Magnetic resonance imaging (MRI) is a widely available imaging modality that does not expose the subject to ionizing radiation. MRI is the prime imaging method when imaging for soft tissues. Multiple pulse sequences can be used to obtain different contrasts. However, missing pulse sequences and imaging artifacts are a problem for data analysis pipelines that depend on the presence of specific sequences. Hence, selective synthesis of a desired sequence and automatic completion of these heterogeneous datasets are desirable.

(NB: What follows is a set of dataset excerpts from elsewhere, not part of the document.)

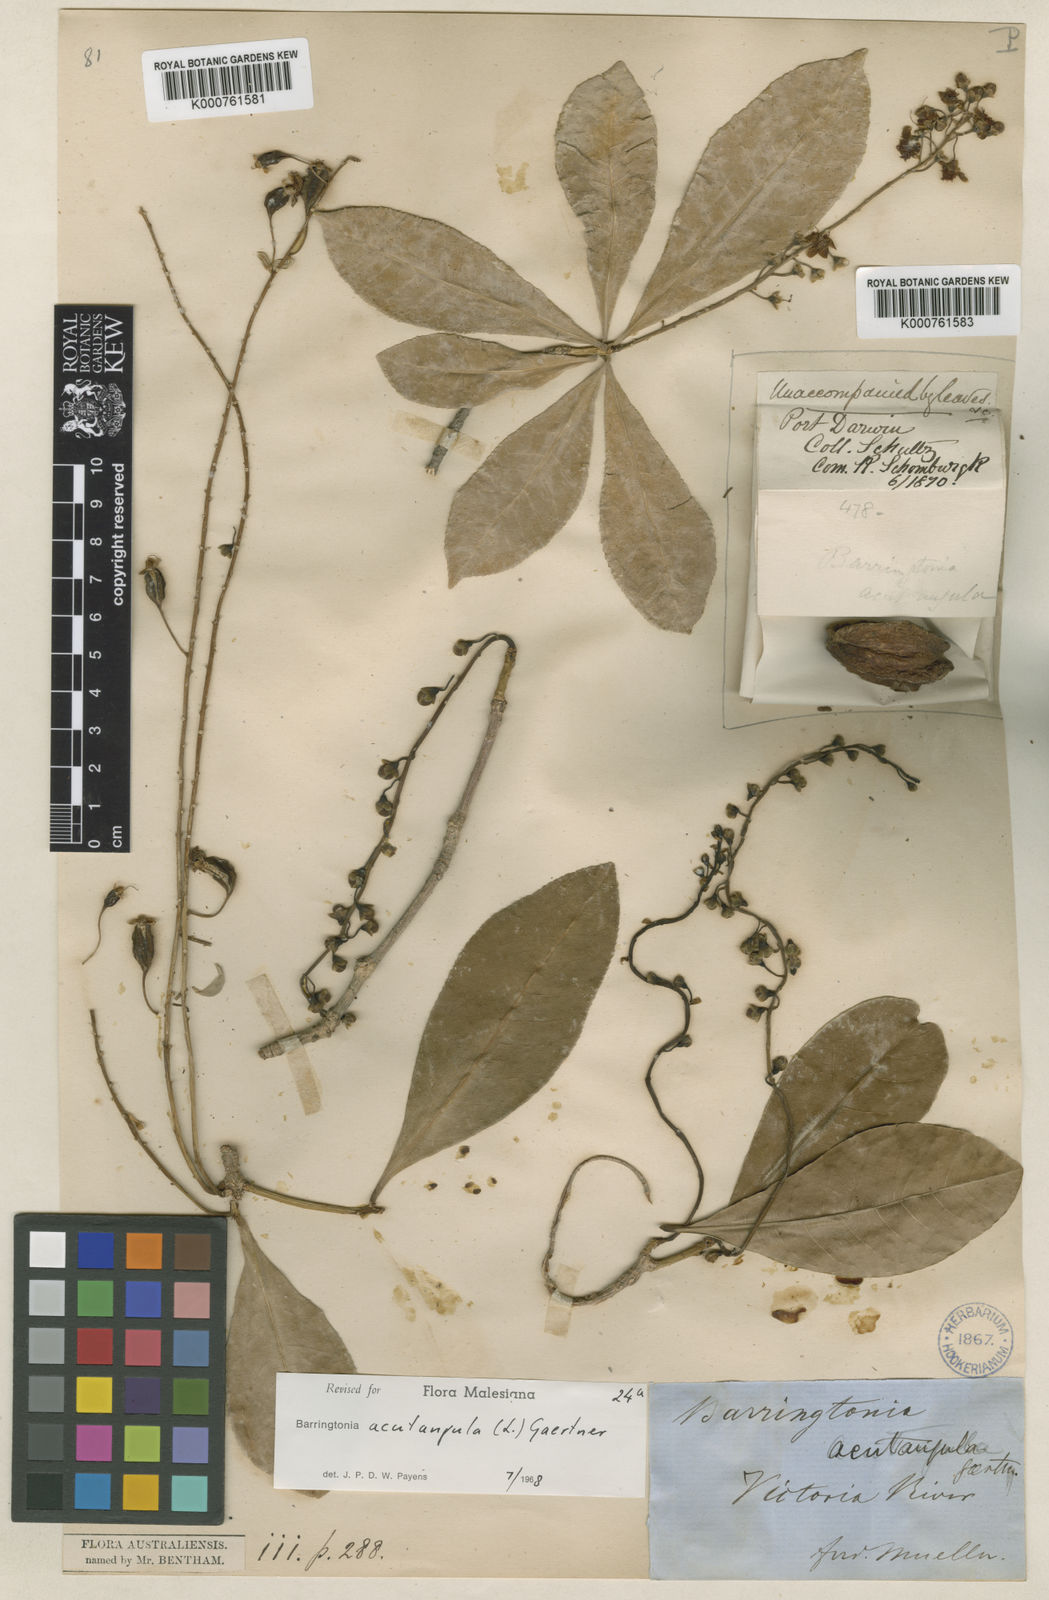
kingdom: Plantae
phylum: Tracheophyta
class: Magnoliopsida
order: Ericales
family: Lecythidaceae
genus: Barringtonia
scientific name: Barringtonia acutangula
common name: Freshwater mangrove
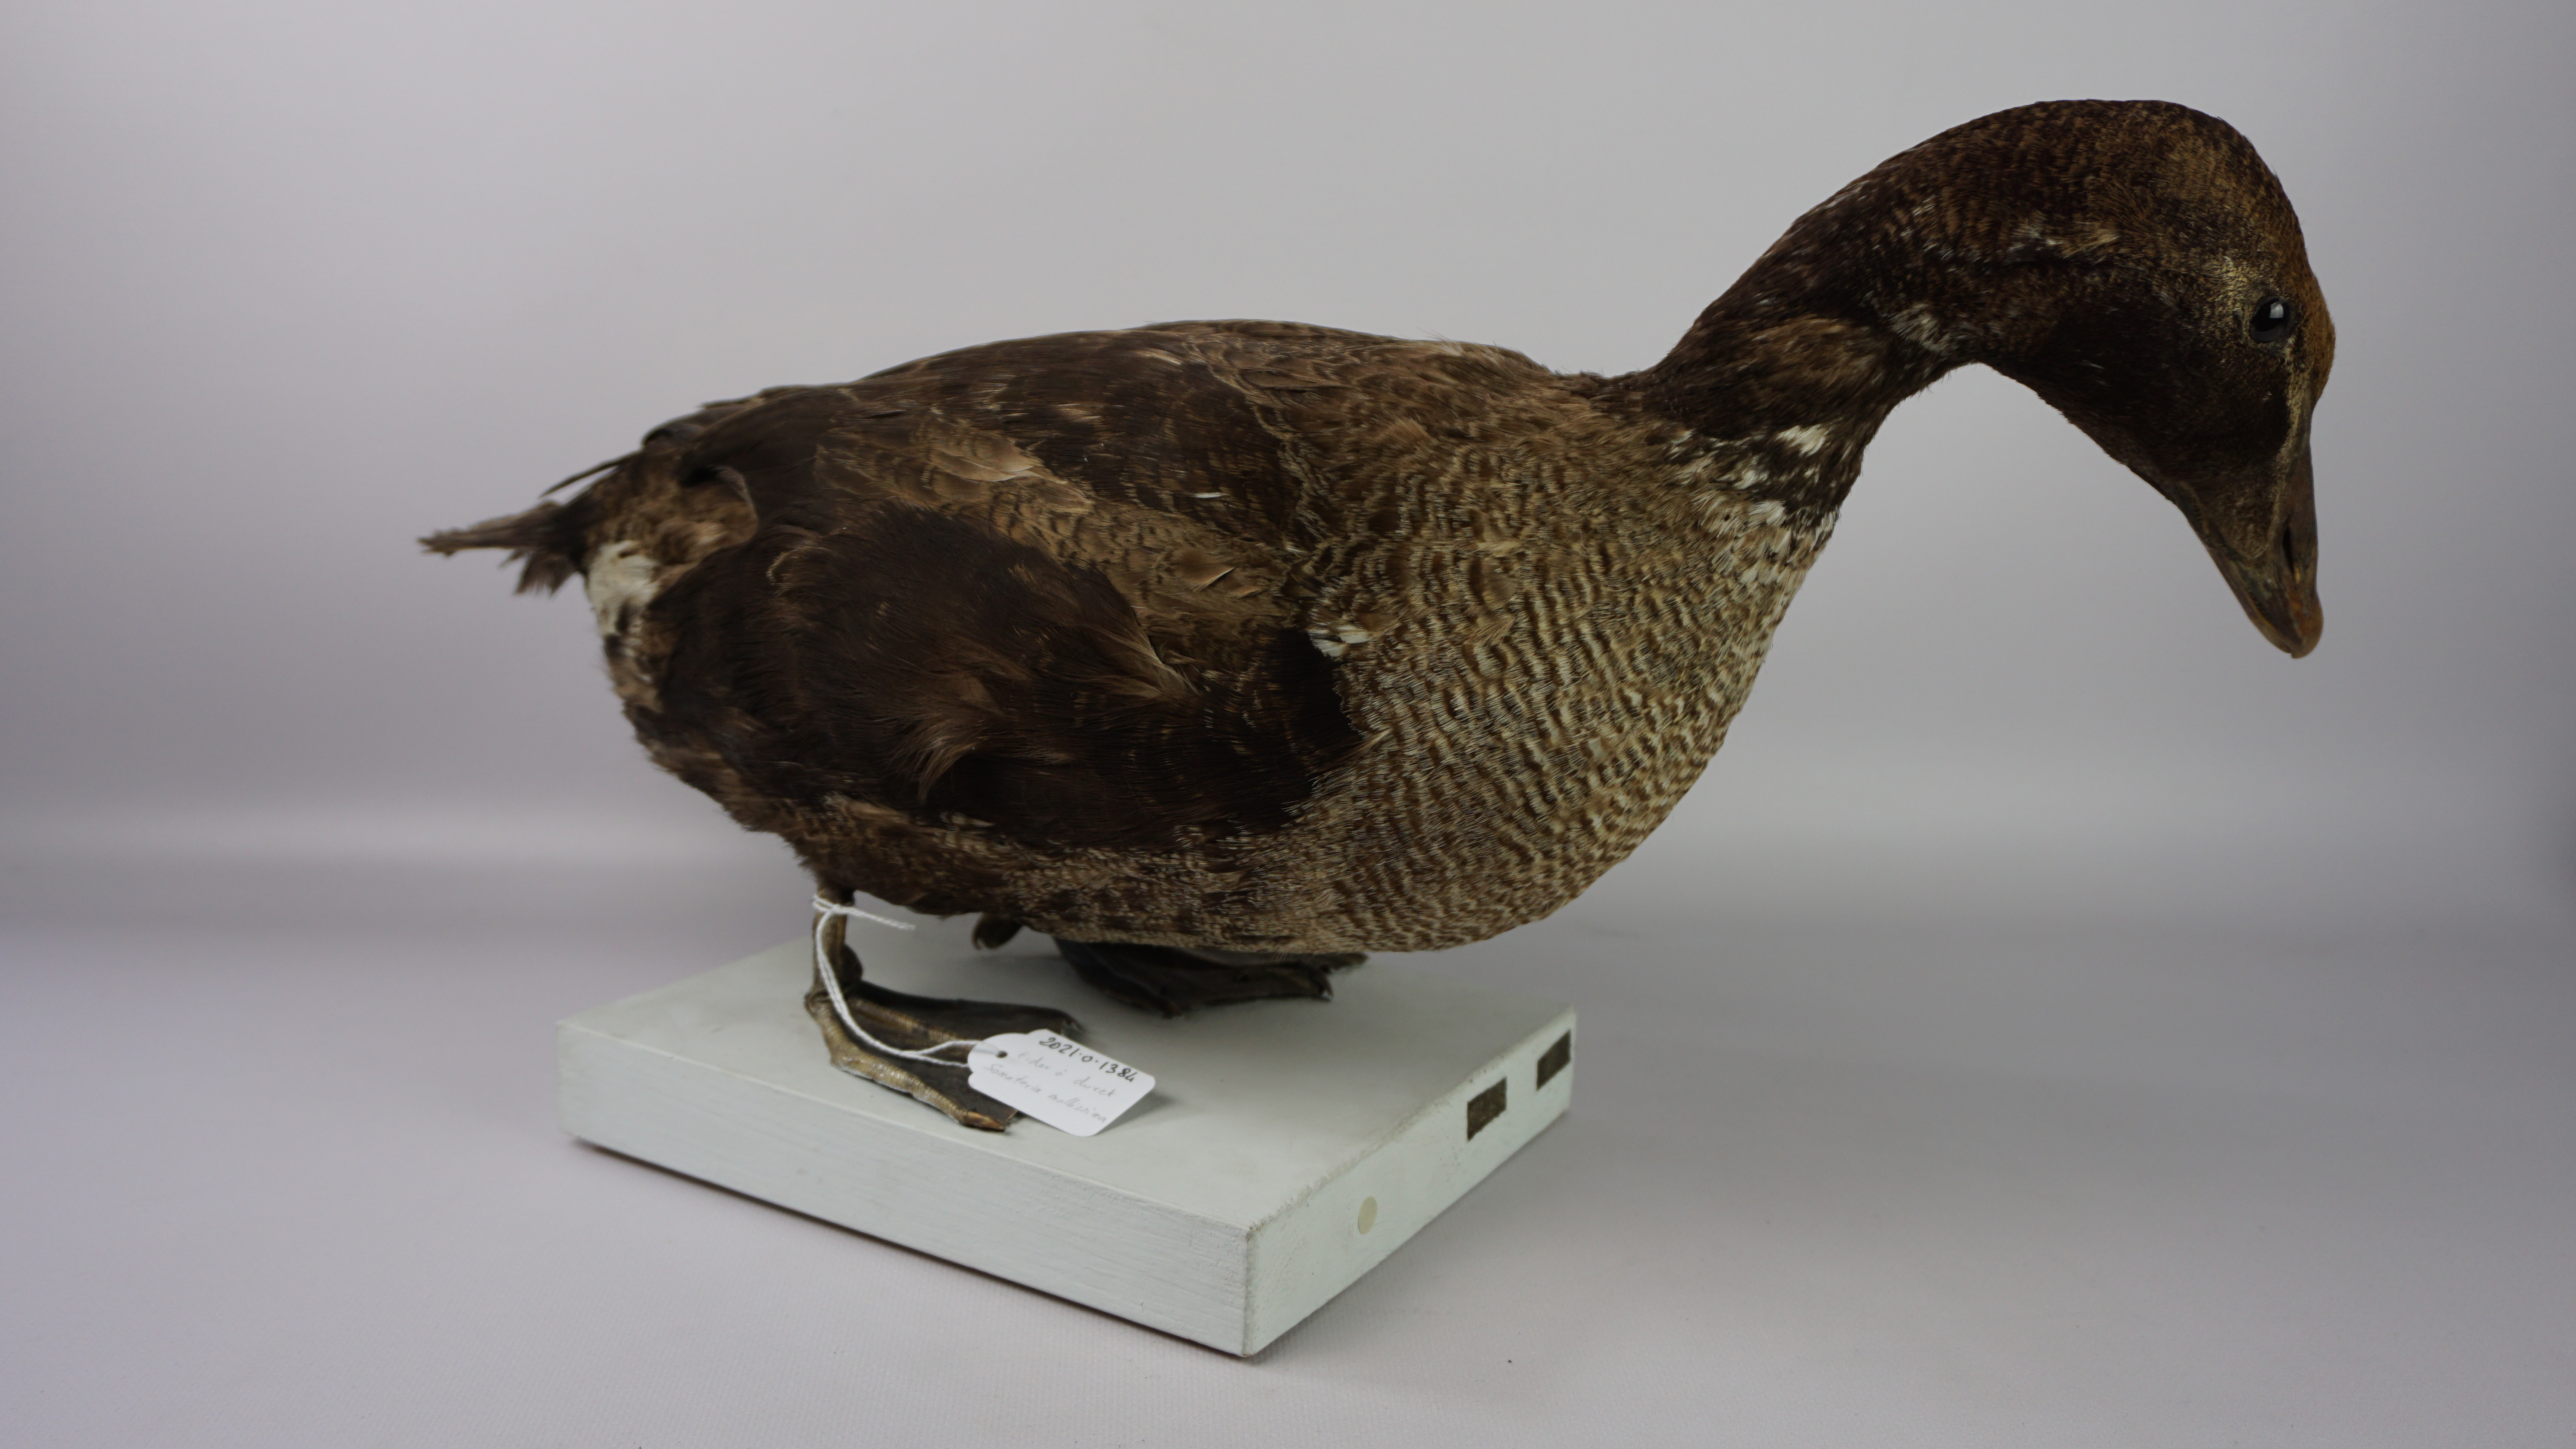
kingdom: Animalia
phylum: Chordata
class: Aves
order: Anseriformes
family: Anatidae
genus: Somateria
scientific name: Somateria mollissima
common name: Common eider
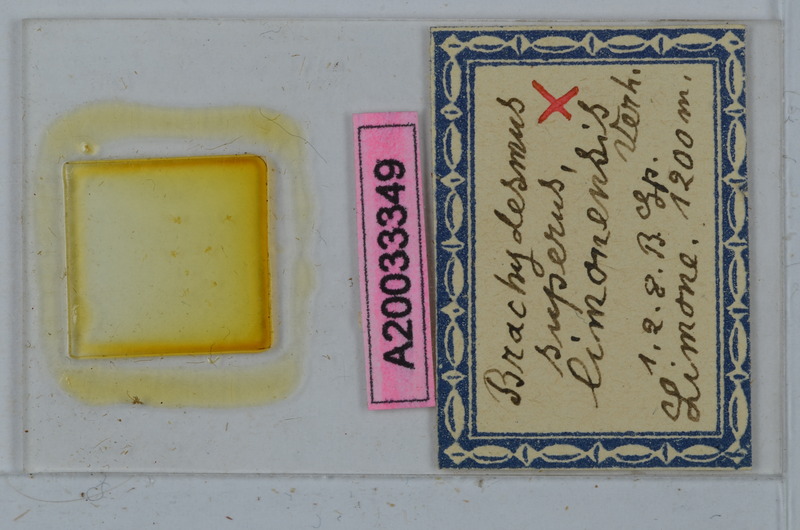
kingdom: Animalia
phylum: Arthropoda
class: Diplopoda
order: Polydesmida
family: Polydesmidae
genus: Brachydesmus
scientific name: Brachydesmus superus
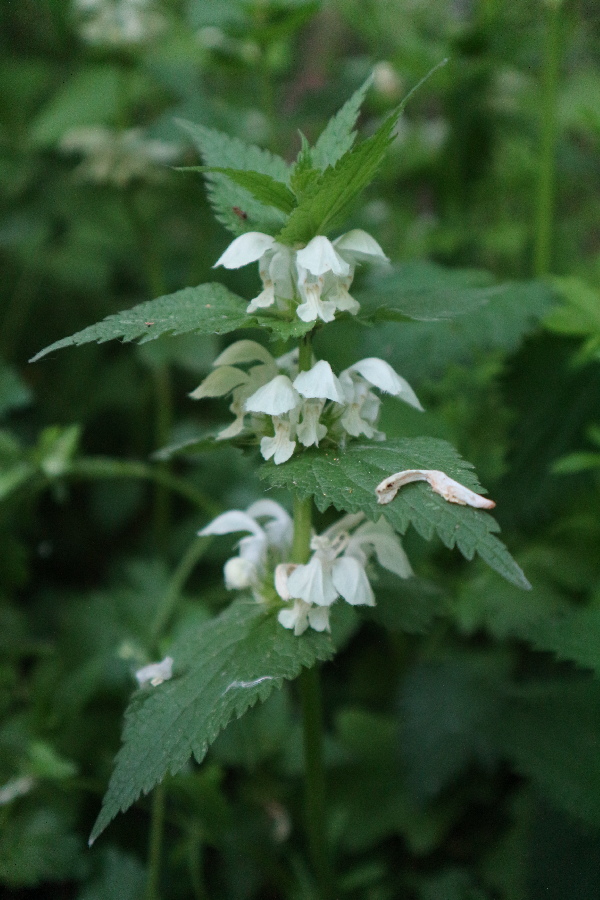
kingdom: Plantae
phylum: Tracheophyta
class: Magnoliopsida
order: Lamiales
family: Lamiaceae
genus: Lamium
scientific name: Lamium album
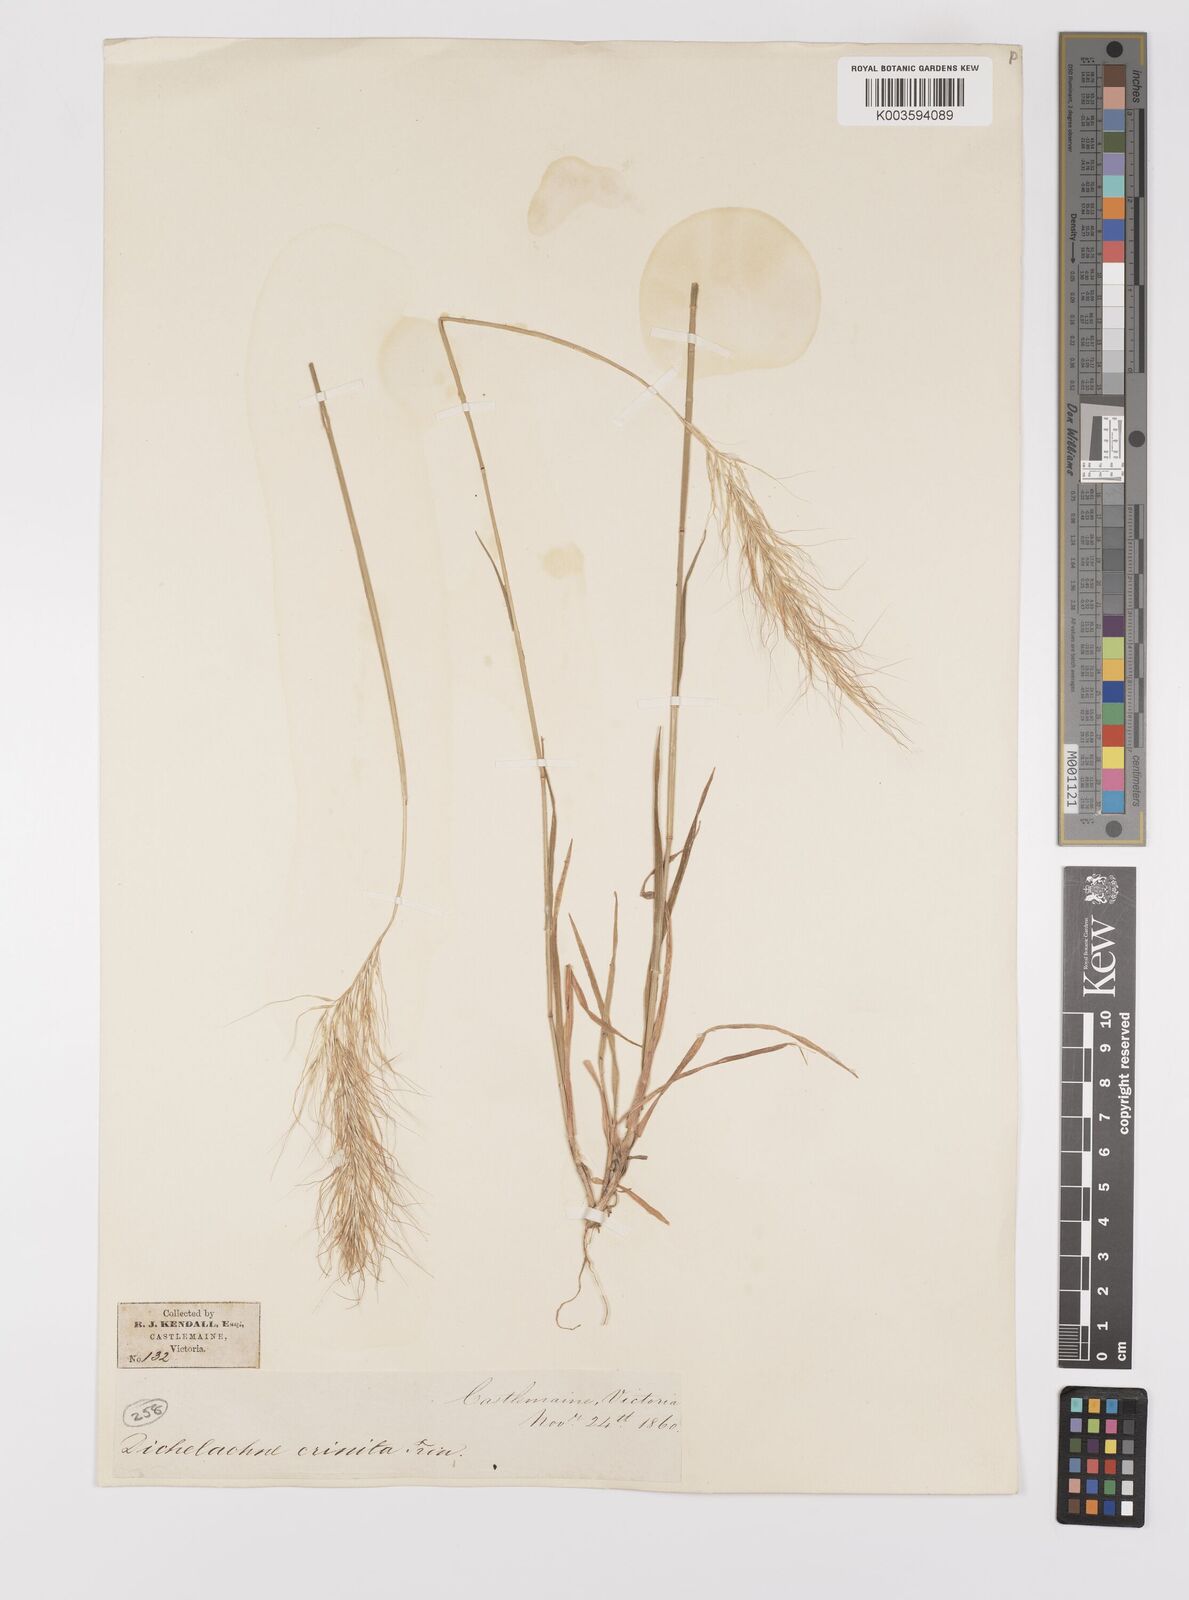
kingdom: Plantae
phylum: Tracheophyta
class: Liliopsida
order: Poales
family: Poaceae
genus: Dichelachne
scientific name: Dichelachne rara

Traditional multi-modal image synthesis methods are able to create high-quality images but are limited in a practical setting because they can’t handle missing inputs. In this work, we present a hetero-modal image synthesis approach that can synthesize any modality when given only a subset of available modalities. To do so, each input modality is encoded into a 3D modality-specific multi-resolution representation. Previous works have addressed the fusion of these representations using arithmetical operations like mean, maximum, or variance. The downside of these fusion methods is that they require at least two input modalities to define the variance. In this work, we propose to fuse these representations using a 3D attention network that learns to optimally combine these representations to synthesize the desired output. We incorporate recent advances in generative adversarial networks (GANs) like the progressive growth of GANs and the Wasserstein adversarial loss.
We show that our fusion using attention outperforms the maximum/variance fusion method in all synthesis scenarios while being able to synthesize images using only a single input modality. Additionally, the attention module brings interpretability to the image synthesis task by highlighting the most informative locations in the input modalities.